When school was in session things were better, but still frustrating because when there are a class of 20 students there are inevitably going to be some kids who learn slower than I did and we had to go at their pace instead of mine. When school was out though, things were mind-numbingly boring. I loved reading as an adolescent and because my mom worked and my dad slept during the day because he worked at night, the one VERY bright spot in my week was Thursday morning when the bookmobile would come. I loved being able to walk down to the end of the street and checking out enough books to keep me busy until the next week. Unfortunately my mom thought I wasn't responsible enough to keep my own library card (I'm not sure how a kid is supposed to learn how to be responsible if they are never given any responsibilities, but that's a whole other topic), so she would have to leave it for me so that I could check out the books. Since she was often working two jobs, she would sometimes forget. Ugh.... I would have to return the books I had and not be able to get any more. Boredom ensued.

I was also very curious about things.
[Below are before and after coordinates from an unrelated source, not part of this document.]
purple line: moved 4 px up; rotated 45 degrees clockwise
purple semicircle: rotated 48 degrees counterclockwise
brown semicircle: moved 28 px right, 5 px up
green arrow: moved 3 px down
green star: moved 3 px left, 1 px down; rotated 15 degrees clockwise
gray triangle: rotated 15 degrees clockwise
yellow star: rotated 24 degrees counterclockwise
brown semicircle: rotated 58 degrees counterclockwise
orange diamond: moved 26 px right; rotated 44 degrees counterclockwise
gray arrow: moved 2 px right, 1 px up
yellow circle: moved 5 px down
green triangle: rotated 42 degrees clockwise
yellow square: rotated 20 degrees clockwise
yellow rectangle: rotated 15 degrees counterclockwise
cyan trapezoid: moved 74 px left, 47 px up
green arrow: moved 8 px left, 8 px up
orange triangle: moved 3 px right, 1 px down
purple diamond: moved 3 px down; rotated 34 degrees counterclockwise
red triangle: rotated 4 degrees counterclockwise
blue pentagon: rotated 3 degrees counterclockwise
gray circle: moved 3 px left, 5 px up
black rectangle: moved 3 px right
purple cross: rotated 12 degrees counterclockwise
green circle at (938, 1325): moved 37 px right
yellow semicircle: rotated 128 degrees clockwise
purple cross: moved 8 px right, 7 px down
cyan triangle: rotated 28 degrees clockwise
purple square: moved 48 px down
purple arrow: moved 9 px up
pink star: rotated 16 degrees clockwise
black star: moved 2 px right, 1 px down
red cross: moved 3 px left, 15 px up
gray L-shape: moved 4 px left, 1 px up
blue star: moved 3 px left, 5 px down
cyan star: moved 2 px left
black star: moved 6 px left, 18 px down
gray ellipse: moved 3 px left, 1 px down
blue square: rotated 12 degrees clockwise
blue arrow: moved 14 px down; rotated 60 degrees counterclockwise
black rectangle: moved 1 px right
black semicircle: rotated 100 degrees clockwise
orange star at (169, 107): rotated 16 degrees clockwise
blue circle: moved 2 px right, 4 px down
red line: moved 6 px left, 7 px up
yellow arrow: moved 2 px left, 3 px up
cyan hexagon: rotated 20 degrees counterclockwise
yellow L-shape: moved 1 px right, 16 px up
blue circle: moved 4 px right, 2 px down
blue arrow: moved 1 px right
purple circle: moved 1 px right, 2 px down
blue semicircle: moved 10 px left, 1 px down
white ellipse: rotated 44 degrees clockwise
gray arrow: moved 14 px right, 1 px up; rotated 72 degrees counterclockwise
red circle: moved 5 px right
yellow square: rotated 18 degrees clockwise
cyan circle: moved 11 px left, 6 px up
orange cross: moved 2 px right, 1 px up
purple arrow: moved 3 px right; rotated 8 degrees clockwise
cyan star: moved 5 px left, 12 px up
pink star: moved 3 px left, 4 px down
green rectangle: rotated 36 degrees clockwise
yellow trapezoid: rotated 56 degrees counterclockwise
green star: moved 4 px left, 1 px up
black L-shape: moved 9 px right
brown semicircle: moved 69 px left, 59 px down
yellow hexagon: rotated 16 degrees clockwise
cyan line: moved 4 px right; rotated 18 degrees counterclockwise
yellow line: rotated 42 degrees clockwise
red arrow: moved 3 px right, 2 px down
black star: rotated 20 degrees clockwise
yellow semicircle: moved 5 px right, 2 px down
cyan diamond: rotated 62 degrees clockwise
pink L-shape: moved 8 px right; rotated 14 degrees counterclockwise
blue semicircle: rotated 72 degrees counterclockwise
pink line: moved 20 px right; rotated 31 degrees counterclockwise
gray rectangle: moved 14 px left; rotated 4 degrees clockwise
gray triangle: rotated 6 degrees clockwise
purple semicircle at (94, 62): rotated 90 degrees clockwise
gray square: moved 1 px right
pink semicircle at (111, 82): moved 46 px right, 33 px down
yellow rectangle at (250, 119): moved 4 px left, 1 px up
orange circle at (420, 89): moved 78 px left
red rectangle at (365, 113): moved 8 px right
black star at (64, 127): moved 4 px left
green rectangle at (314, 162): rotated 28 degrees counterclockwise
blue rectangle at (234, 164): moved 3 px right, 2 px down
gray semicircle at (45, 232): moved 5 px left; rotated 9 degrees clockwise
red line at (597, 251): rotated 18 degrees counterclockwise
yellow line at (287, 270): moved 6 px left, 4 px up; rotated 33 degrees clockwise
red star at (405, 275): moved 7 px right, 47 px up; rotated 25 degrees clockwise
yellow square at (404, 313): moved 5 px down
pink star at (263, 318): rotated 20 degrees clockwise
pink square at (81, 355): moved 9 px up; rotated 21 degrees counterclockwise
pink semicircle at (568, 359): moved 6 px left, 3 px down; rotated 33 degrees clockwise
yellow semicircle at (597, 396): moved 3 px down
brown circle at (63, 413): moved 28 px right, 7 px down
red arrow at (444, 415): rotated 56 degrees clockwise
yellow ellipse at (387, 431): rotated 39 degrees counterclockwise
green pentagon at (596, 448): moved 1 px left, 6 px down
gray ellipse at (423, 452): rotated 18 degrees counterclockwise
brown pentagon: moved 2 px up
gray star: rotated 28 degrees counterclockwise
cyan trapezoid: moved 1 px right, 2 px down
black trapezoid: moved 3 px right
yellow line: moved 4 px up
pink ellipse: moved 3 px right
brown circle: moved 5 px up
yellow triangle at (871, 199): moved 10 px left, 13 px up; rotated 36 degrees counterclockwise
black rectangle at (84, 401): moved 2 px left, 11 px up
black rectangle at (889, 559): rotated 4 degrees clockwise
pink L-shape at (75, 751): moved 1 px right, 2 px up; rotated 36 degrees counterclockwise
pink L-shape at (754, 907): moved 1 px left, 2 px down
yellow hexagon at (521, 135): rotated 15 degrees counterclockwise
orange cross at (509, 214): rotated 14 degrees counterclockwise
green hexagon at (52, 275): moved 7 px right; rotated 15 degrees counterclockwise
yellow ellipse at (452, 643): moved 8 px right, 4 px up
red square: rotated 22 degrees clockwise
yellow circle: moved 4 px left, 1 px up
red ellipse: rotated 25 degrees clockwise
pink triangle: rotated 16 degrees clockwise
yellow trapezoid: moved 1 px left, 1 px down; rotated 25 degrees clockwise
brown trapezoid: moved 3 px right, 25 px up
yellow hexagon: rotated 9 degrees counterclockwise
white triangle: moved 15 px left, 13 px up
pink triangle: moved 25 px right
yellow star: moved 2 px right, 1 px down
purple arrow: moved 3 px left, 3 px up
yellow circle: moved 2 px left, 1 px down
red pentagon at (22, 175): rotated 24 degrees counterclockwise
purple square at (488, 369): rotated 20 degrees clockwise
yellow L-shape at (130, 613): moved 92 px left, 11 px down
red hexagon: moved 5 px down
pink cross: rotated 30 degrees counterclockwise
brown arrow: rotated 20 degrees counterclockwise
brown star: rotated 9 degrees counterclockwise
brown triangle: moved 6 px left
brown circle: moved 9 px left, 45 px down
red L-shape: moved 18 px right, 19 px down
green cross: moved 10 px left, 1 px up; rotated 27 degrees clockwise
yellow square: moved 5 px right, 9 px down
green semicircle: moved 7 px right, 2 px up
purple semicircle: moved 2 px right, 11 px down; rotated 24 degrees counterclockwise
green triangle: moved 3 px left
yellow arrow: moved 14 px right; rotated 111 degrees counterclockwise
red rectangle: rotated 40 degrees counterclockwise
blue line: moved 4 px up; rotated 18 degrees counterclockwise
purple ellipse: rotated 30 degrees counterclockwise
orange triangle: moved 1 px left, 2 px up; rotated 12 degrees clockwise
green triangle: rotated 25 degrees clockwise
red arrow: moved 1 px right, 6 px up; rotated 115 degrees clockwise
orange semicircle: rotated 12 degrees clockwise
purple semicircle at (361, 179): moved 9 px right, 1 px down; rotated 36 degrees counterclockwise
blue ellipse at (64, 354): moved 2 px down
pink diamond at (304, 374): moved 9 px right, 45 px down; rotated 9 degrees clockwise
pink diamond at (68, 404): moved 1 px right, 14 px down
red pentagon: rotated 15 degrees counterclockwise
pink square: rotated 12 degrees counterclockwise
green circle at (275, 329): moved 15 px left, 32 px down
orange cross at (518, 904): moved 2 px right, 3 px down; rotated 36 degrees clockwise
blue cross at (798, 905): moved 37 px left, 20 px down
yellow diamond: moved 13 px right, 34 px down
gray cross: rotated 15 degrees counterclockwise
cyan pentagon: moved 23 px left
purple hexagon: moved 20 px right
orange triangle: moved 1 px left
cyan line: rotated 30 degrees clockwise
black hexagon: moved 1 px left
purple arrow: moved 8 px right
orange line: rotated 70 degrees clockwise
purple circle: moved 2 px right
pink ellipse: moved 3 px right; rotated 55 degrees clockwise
Even today, I love going to factories where you can see how something is made or watching TV shows that delve into the inner working of things like why we call a sandwich a sandwich. Often that curiousity was not fed. I understand my parents were VERY busy working multiple jobs and trying to keep a roof over our heads. Unfortunately, I think I needed more one on one attention to the details of the things around us.

Enter my experience in the grocery store the other night. A mother (probably in her late 20s) was there with her 2 sons (I'm guessing about 7 and 10). While they were shopping, the older boy patiently held out a container of cookies and then asked, "may we get these?" The mother's response? A grunt and a scowl, which apparently the boy understood to mean, "No". Then, while in the produce section, the boy spotted some kiwi. Since this is sort of an exotic fruit to those in the midwest, I'm guessing he probably hadn't seem them before. He simply asked his mom, "What are these?" The mom's response? (Without even glancing in the child's direction!) she gruffly said, "I don't know. Get over here!"

Ok, I understand that we all get tired and frustrated and annoyed with those around us, but my heart went out to this kid. He was polite (a trait I think is sometimes lacking in most kids) and he was truly inquisitive. He had encountered something that was foreign to him and he was curious about it. This seemed like a perfect teaching moment. If the mom knows, she could at least tell him. If she doesn't, maybe we say, "I don't know, but remind me when we get home and we can look it up." I know. I know. I'm living in a fantasy world, but why is that? Shouldn't we WANT kids to seek out knowledge and to grow beyond where we are so that they can make the world a better place? Is it easy? No. Is it time-consuming and labor intensive? Yes! Do we have to actually PAY ATTENTION in order for that to happen? Certainly! Is it worth it in the long run? Most definitely!

Agree? Don't agree? You've got lots of choices at this point. Here are just 2 that I offer. 1) Either agree or fume in silence. 2) Start a conversation about what you think. With me. With your spouse. With your children. Heck, with your mailman. Just get involved and pay attention to what is going on around you.